Through the studies of the catabolism of glycoconjugates, Drs. Li have contributed substantially to the basic understanding of the biochemical basis of Fabry's disease and Tay-Sachs disease. Their laboratory was the first to correctly establish the structure of the glycosphingolipid that accumulates in the kidney of patients with Fabry's disease [J. Biol. Chem. (1971) 246: 3769]. In 1973, they discovered that the catabolism of Tay-Sachs ganglioside (GM2) requires a protein cofactor in addition to the enzyme (beta-hexosaminidase A) [J. Biol. Chem. (1973) 248: 7512]. Subsequently, type AB Tay-Sachs disease was established to be the deficiency of this protein cofactor. They have successfully cloned the gene and overexpressed this gene in E. coli to produce the recombinant activator protein [J. Biol. Chem. (1994) 269: 16276]. The crystal structure of this activator protein was solved in collaboration with Dr. C. S. Wright of the University of Virginia.

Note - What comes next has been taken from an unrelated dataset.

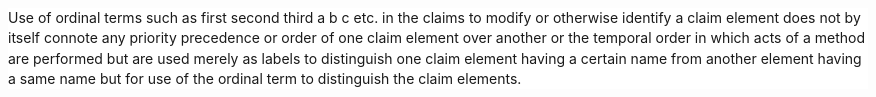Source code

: Use of ordinal terms such as first second third a b c etc. in the claims to modify or otherwise identify a claim element does not by itself connote any priority precedence or order of one claim element over another or the temporal order in which acts of a method are performed but are used merely as labels to distinguish one claim element having a certain name from another element having a same name but for use of the ordinal term to distinguish the claim elements.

Drs. Li have also found that the catabolism of GM2 in man is different from that of mouse [J. Biol. Chem. (1998) 273: 66]. Their results provided an explanation on why the Hex A-knock out mice (the murine model for type B Tay-Sachs disease) does not resemble the disease in man. They have also deciphered the nucleotide sequence of the activator protein gene that is responsible for expressing the different specificity of the protein cofactors in man and mouse [J. Biol. Chem. (1999) 274: 28612]. Their work has been continuously supported by the NIH since 1971.